Smilla's sense of snow is based on Peter Hoeg's best-selling 1993 suspense novel. The literate screenplay by Ann Biderman vividly conveys Smilla's intelligence and idiosyncrasies. Julie Ormond plays a most disagreeable young woman trying to solve a murder in Copenhagen. After a boy in Smilla's building falls to his death from the snow-topped roof, she spots foul play in his footprints. And soon she is unraveling a sinister conspiracy involving a mining company responsible for the death of the boy and his father. Smilla and the mechanic are faced with many moral dilemmas in the film. Through applying Hume's epistemology, Mill's utilitarianism and Wolf's political and moral anarchism we will see if Smilla and the mechanic made the right choice for their moral dilemmas.
Wolf's In Defense of Anarchism argues for what might be called "moral anarchism". Wolf claims that the nature of moral autonomy forbids accepting any authority as binding. His argument is to retain one's moral autonomy; one must always reserve the right to decide for oneself on any moral issue. Wolf believes that you should think for yourself and make your own moral choices. Wolf's thesis is that autonomy and authority are incompatible. "If I am truly autonomous, I cannot accept authority, that would be equal to abandoning my paramount duty of self regulation." Wolf concludes that autonomy means taking commands from only one authoritative source, oneself, and constantly evaluating all attempts to override one's autonomy. Smilla practices wolf defense of anarchism, and shows how incompatible autonomy and authority are.

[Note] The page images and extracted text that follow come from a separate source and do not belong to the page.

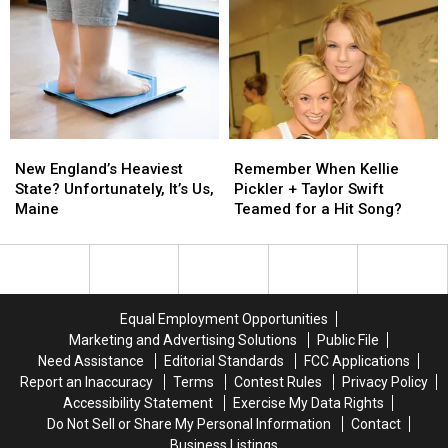
with
with
Reelection
Reelection
Anthem
Anthem
in
in
2026
2026
New
New
Remember
Remember
England’s
England’s
When
When
New England’s Heaviest
Remember When Kellie
Heaviest
Heaviest
Kellie
Kellie
State? Unfortunately, It’s Us,
Pickler + Taylor Swift
State?
State?
Pickler
Pickler
Maine
Teamed for a Hit Song?
Unfortunately,
Unfortunately,
+
+
It’s
It’s
Taylor
Taylor
Us,
Us,
Swift
Swift
Maine
Maine
Teamed
Teamed
for
for
Equal Employment Opportunities
a
a
Marketing and Advertising Solutions
Public File
Hit
Hit
Need Assistance
Editorial Standards
FCC Applications
Song?
Song?
Report an Inaccuracy
Terms
Contest Rules
Privacy Policy
Accessibility Statement
Exercise My Data Rights
Do Not Sell or Share My Personal Information
Contact
Business Listings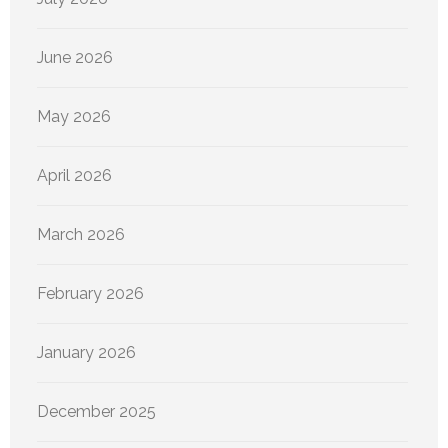
June 2026
May 2026
April 2026
March 2026
February 2026
January 2026
December 2025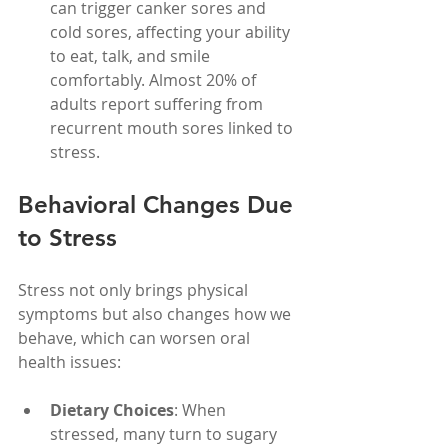
can trigger canker sores and 
cold sores, affecting your ability 
to eat, talk, and smile 
comfortably. Almost 20% of 
adults report suffering from 
recurrent mouth sores linked to 
stress.
Behavioral Changes Due 
to Stress
Stress not only brings physical 
symptoms but also changes how we 
behave, which can worsen oral 
health issues:
Dietary Choices
: When 
stressed, many turn to sugary 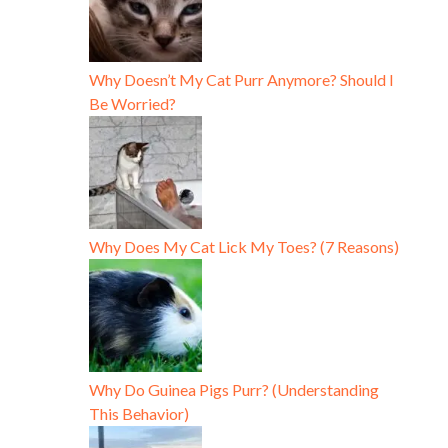
Why Doesn’t My Cat Purr Anymore? Should I
Be Worried?
Why Does My Cat Lick My Toes? (7 Reasons)
Why Do Guinea Pigs Purr? (Understanding
This Behavior)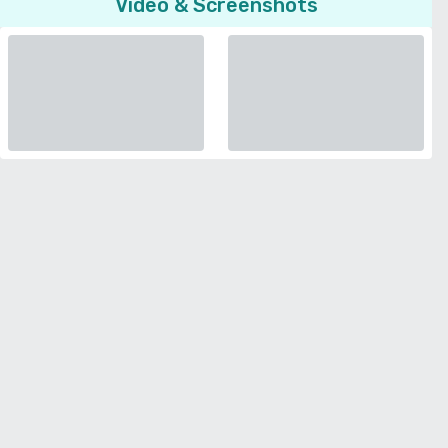
Video & Screenshots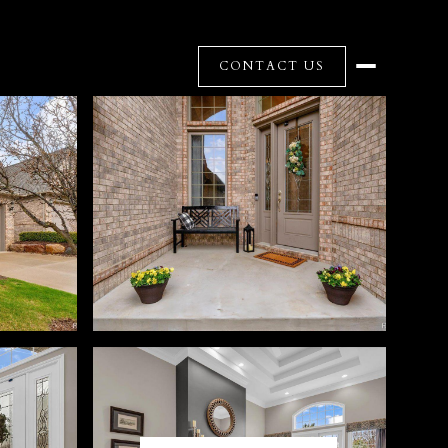
CONTACT US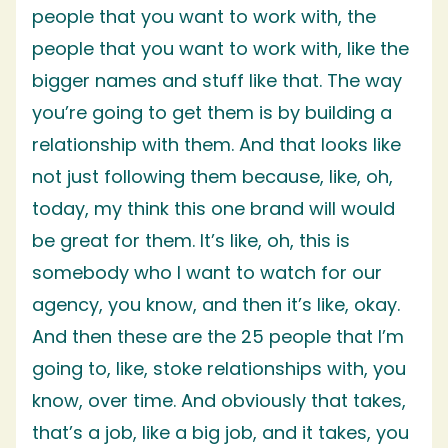
people that you want to work with, the
people that you want to work with, like the
bigger names and stuff like that. The way
you’re going to get them is by building a
relationship with them. And that looks like
not just following them because, like, oh,
today, my think this one brand will would
be great for them. It’s like, oh, this is
somebody who I want to watch for our
agency, you know, and then it’s like, okay.
And then these are the 25 people that I’m
going to, like, stoke relationships with, you
know, over time. And obviously that takes,
that’s a job, like a big job, and it takes, you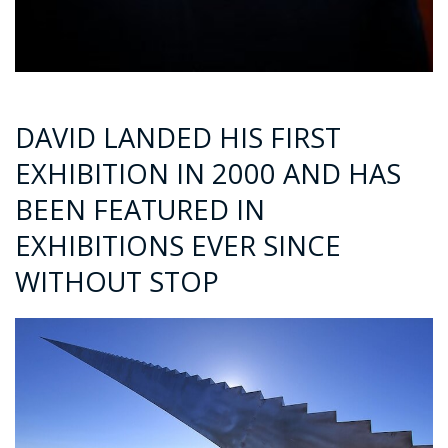
DAVID LANDED HIS FIRST
EXHIBITION IN 2000 AND HAS
BEEN FEATURED IN
EXHIBITIONS EVER SINCE
WITHOUT STOP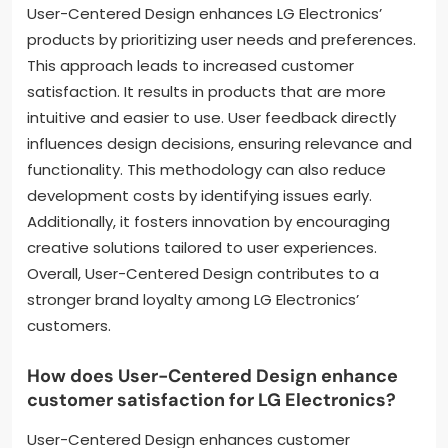
User-Centered Design enhances LG Electronics’
products by prioritizing user needs and preferences.
This approach leads to increased customer
satisfaction. It results in products that are more
intuitive and easier to use. User feedback directly
influences design decisions, ensuring relevance and
functionality. This methodology can also reduce
development costs by identifying issues early.
Additionally, it fosters innovation by encouraging
creative solutions tailored to user experiences.
Overall, User-Centered Design contributes to a
stronger brand loyalty among LG Electronics’
customers.
How does User-Centered Design enhance
customer satisfaction for LG Electronics?
User-Centered Design enhances customer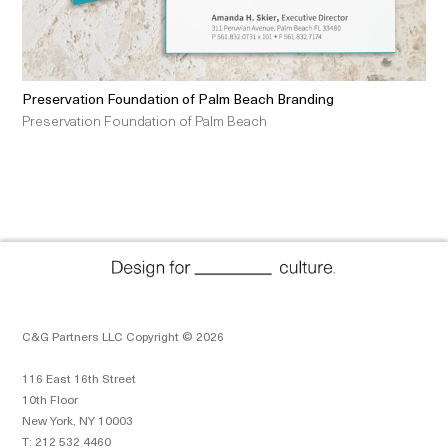
Preservation Foundation of Palm Beach Branding
Preservation Foundation of Palm Beach
C&G Partners LLC Copyright © 2026
116 East 16th Street
10th Floor
New York, NY 10003
T: 212 532 4460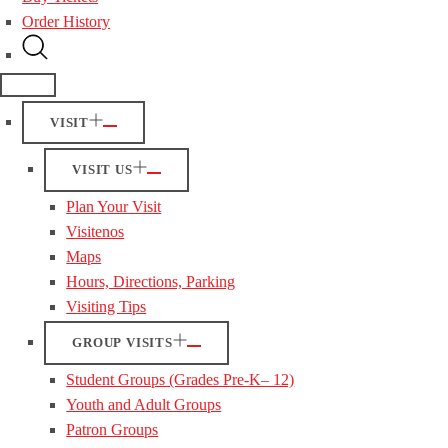
Order History
VISIT
VISIT US
Plan Your Visit
Visitenos
Maps
Hours, Directions, Parking
Visiting Tips
GROUP VISITS
Student Groups (Grades Pre-K– 12)
Youth and Adult Groups
Patron Groups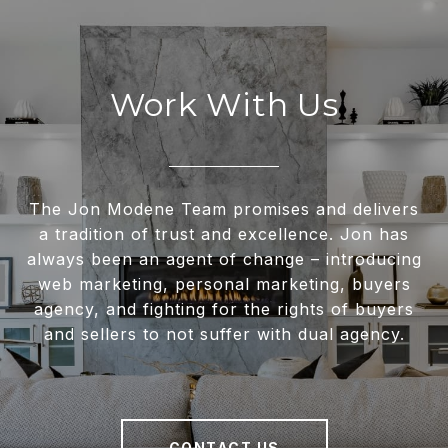
Work With Us
The Jon Modene Team promises and delivers
a tradition of trust and excellence. Jon has
always been an agent of change – introducing
web marketing, personal marketing, buyers
agency, and fighting for the rights of buyers
and sellers to not suffer with dual agency.
CONTACT US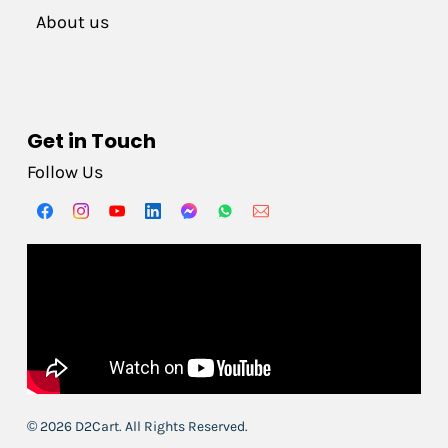
About us
Get in Touch
Follow Us
© 2026 D2Cart. All Rights Reserved.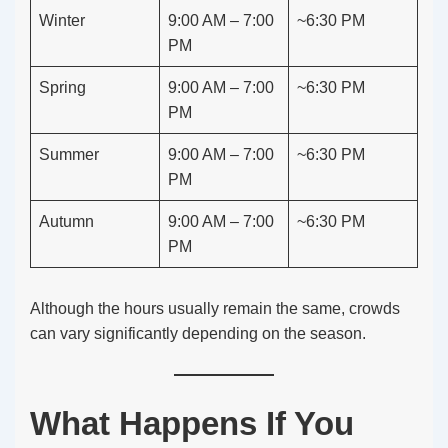
Winter
9:00 AM – 7:00
~6:30 PM
PM
Spring
9:00 AM – 7:00
~6:30 PM
PM
Summer
9:00 AM – 7:00
~6:30 PM
PM
Autumn
9:00 AM – 7:00
~6:30 PM
PM
Although the hours usually remain the same, crowds
can vary significantly depending on the season.
What Happens If You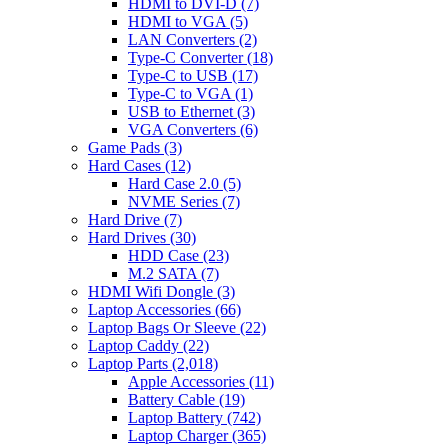
HDMI to DVI-D
(7)
HDMI to VGA
(5)
LAN Converters
(2)
Type-C Converter
(18)
Type-C to USB
(17)
Type-C to VGA
(1)
USB to Ethernet
(3)
VGA Converters
(6)
Game Pads
(3)
Hard Cases
(12)
Hard Case 2.0
(5)
NVME Series
(7)
Hard Drive
(7)
Hard Drives
(30)
HDD Case
(23)
M.2 SATA
(7)
HDMI Wifi Dongle
(3)
Laptop Accessories
(66)
Laptop Bags Or Sleeve
(22)
Laptop Caddy
(22)
Laptop Parts
(2,018)
Apple Accessories
(11)
Battery Cable
(19)
Laptop Battery
(742)
Laptop Charger
(365)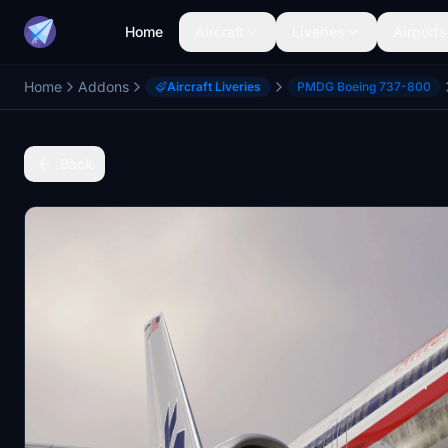
Home
Aircraft
Liveries
Airports
Home
Addons
Aircraft Liveries
PMDG Boeing 737-800
Back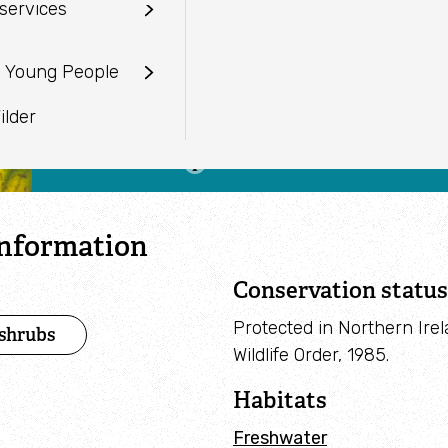
services
sion
Frangula alnus
camera
Working with farmers
Venue hire
When to see
ustees
ecords Centre
d Young People
Creating Nature Recovery
January to December
Networks
vice
ilder
Past projects
information
Conservation status
Protected in Northern Ire
 shrubs
Wildlife Order, 1985.
Habitats
Freshwater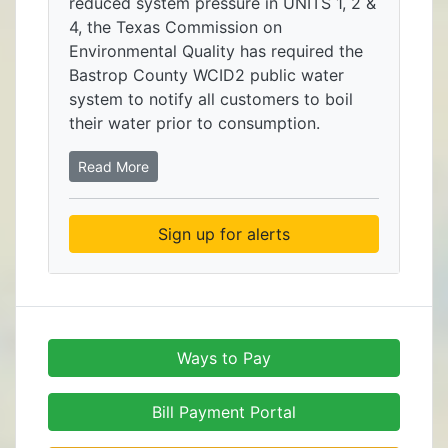
reduced system pressure in UNITS 1, 2 &
4, the Texas Commission on
Environmental Quality has required the
Bastrop County WCID2 public water
system to notify all customers to boil
their water prior to consumption.
Read More
Sign up for alerts
Ways to Pay
Bill Payment Portal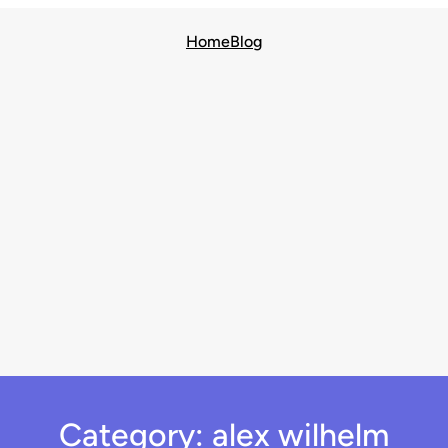
Home
Blog
Category:
alex wilhelm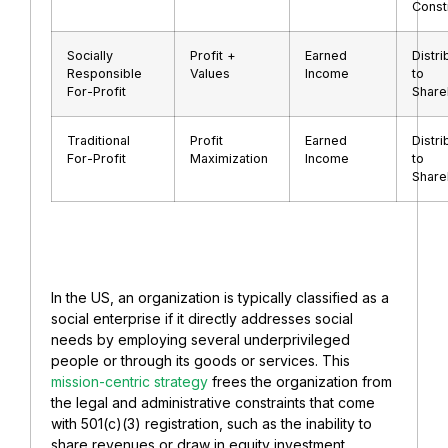
Const
Socially
Profit +
Earned
Distri
Responsible
Values
Income
to
For-Profit
Share
Traditional
Profit
Earned
Distri
For-Profit
Maximization
Income
to
Share
In the US, an organization is typically classified as a
social enterprise if it directly addresses social
needs by employing several underprivileged
people or through its goods or services. This
mission-centric strategy
frees the organization from
the legal and administrative constraints that come
with 501(c)(3) registration, such as the inability to
share revenues or draw in equity investment.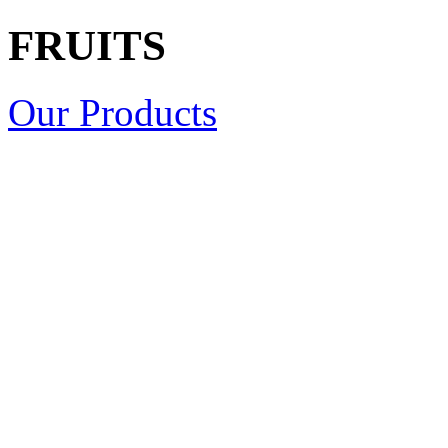
FRUITS
Our Products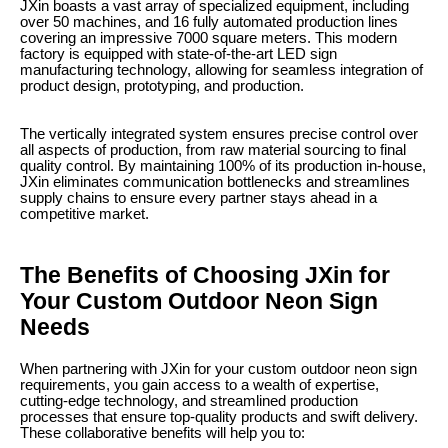
JXin boasts a vast array of specialized equipment, including
over 50 machines, and 16 fully automated production lines
covering an impressive 7000 square meters. This modern
factory is equipped with state-of-the-art LED sign
manufacturing technology, allowing for seamless integration of
product design, prototyping, and production.
The vertically integrated system ensures precise control over
all aspects of production, from raw material sourcing to final
quality control. By maintaining 100% of its production in-house,
JXin eliminates communication bottlenecks and streamlines
supply chains to ensure every partner stays ahead in a
competitive market.
The Benefits of Choosing JXin for
Your Custom Outdoor Neon Sign
Needs
When partnering with JXin for your custom outdoor neon sign
requirements, you gain access to a wealth of expertise,
cutting-edge technology, and streamlined production
processes that ensure top-quality products and swift delivery.
These collaborative benefits will help you to:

Smilla makes the choice not to follow the authority of the Copenhagen police by furthering the investigation of Isaiah mysterious death. The concept of authority in Wolf's eyes is that, "Authority is the right to command and correlatively the right to be obeyed. It must be distinguished from power, which is the ability to compel compliance either through threat or the threat of force" Authority is more than power it is the right to be obeyed.